I continue to read through a biography of the mission work of Dr. David Livingstone. The book, entitled The Daring Heart of David Livingstone, is written by Jay Milbrandt.
Here is an excerpt (pg.82-84) I spent much time thinking about…
“They came to rest in mid-July at a small village. Not long after arriving, the group learned that a large slave caravan would soon pass through on its way to Tette – the first direct contact with the slave trade for the Universities’ Mission. They anticipated the interaction with apprehension and curiosity.
“‘Shall we interfere?’ asked a member of the Universities’ Mission. Discussion led to a decision, with Livingstone’s team coalescing: they would impede the caravan, if possible.
“Minutes later, 84 men, women, and children rounded a hill – hands bound and necks locked in taming sticks. The slavers proudly drove their catch, marching triumphantly with their muskets in parade position. The sound of horns rose up from the procession, announcing their arrival to the village.
“Then the slavers saw the European men (in Livingstone’s group). Their proud ranks broke in all directions, fleeing into the forest with cowardly fear. In their scattered departure, they disregarded the slaves, who now stood before the expedition, bound and abandoned.
“The 84 began kneeling to the ground, then vigorously clapped their hands as a show of thanks. The expedition rushed forward with knives to slash the ropes binding the women and children. The taming sticks proved more difficult. They found a saw and, one by one, cut each man to freedom.
“‘An act of God’, the Universities’ Mission leaders declared, when they finally paused to offer an explanation. Livingstone felt otherwise – the slavers had feared their fierce Makolo guards. But with 84 lives newly under their care, they had little time to debate the source of liberation.
“An expedition member immediately gave instructions: take the meal you are carrying and cook breakfast for yourselves and the children.
“Their suspicious disbelief required coaxing, but jubilant enthusiasm quickly overwhelmed hesitation. The newly freed men and women turned their former taming sticks into a hearty fire and began preparing a meal.
“As food and freedom set in, the victims began to tell of the tragedies they had witnessed. The day before, the slavers had shot 2 women after they attempted to untie themselves. Another woman could not carry her load, so a slaver ‘had her infant’s brains knocked out’. They murdered another man with an axe simply because he fell down in fatigue.

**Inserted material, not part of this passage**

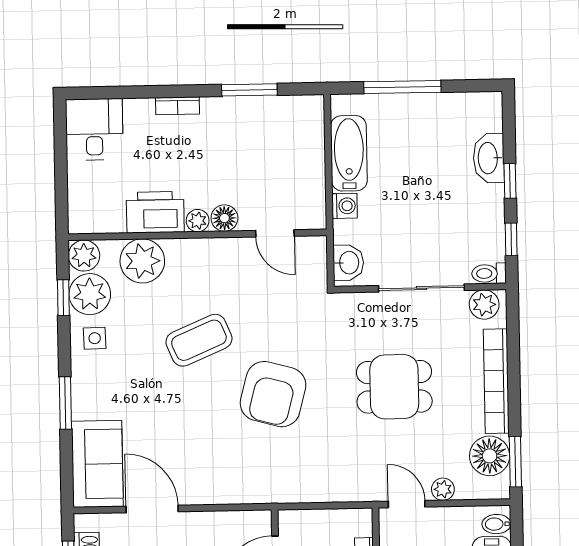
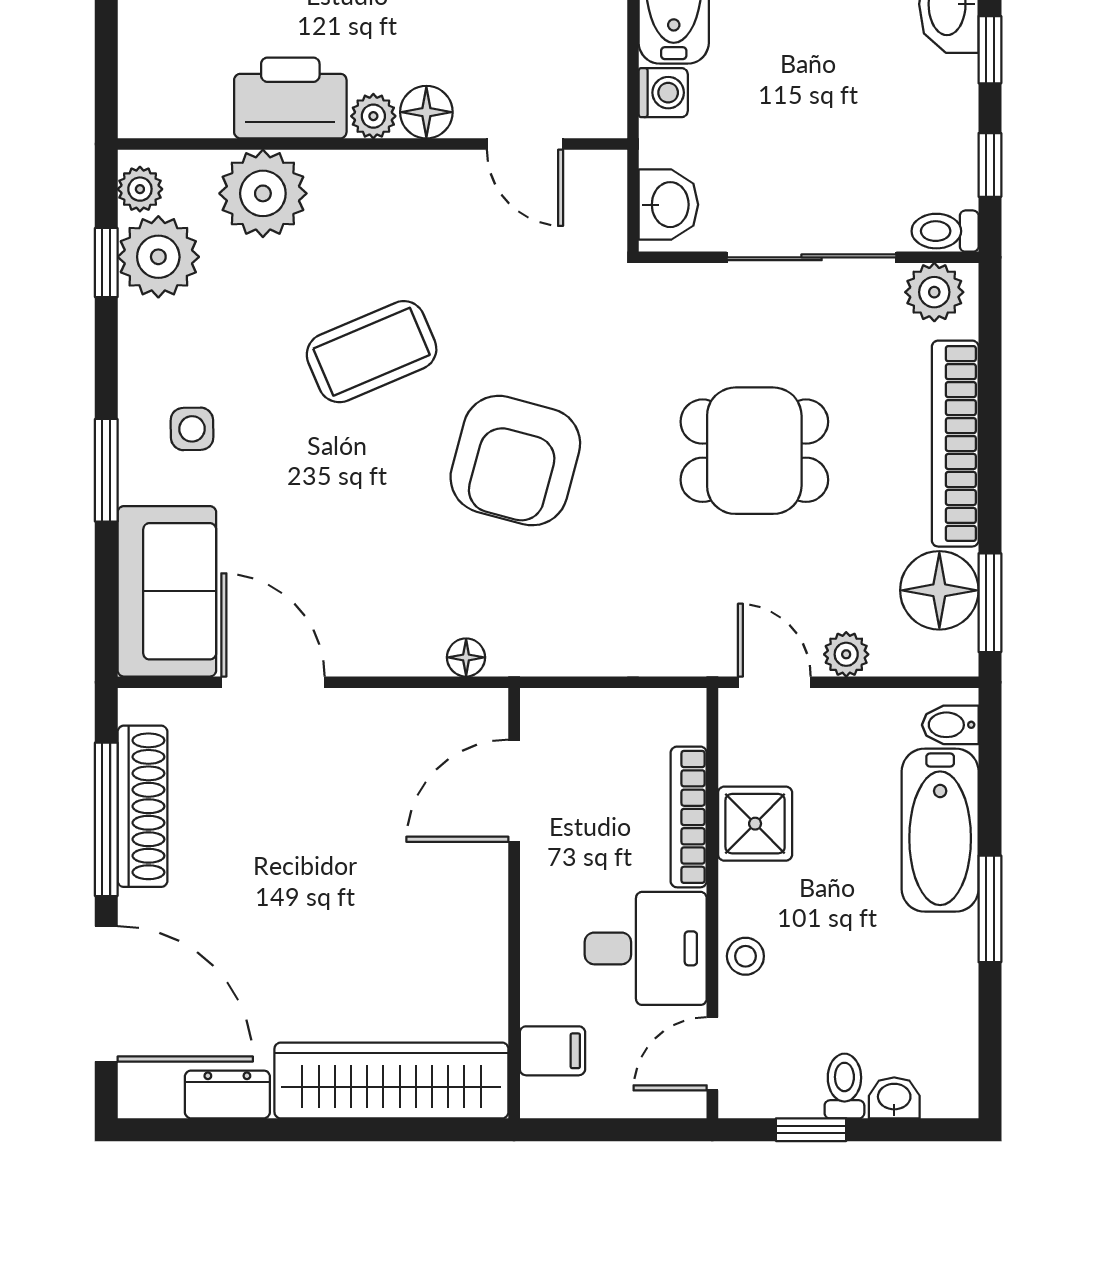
plant: (84, 256) -> (140, 189), width x0.73, depth x0.73
side table: (95, 338) -> (192, 429), moved
floor lamp: (250, 495) -> (466, 657), added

“Soon, a young boy approached Livingstone and the men.
“‘The others tied and starved us, you cut the ropes and tell us to eat; what sort of people are you?’ the boy asked Livingstone. ‘Where did you come from?’
“‘[We are] English,’ Livingstone always liked to say, ‘and the English neither bought, sold, not held black people as slaves, but wished to put a stop to the slave-trade altogether.’
“Although he spoke of ending slavery, Livingstone had largely avoided personally liberating slaves in the past. Always on the move, he had no resources for aftercare. The slaves often needed medical attention, transport, and, most importantly, protection. Freed slaves left to their own devices would shortly be recaptured in the nearest village and sold back to the same slave raiders.
“With the Universities’ Mission present, the equation changed. The Universities’ Mission had resources to care for victims, and they wanted a project to begin their permanent settlement. The expedition gave those liberated a choice: freely go where they pleased or stay to join the Universities’ Mission’s Christian community. All chose to stay. The mission instantly had a membership.”
Tragic. Yet, God was able to work it toward a better ending.
But, re-read that passage. This time, don’t think of these as slaves to slave-traders but as lost people enslaved to Satan. This time, imagine the church in place of this expedition crew. And, this time, see a picture of how the church grows.
When the church acts as the church should, those in our community ask the same question as was asked by this young boy: “What sort of people are you?”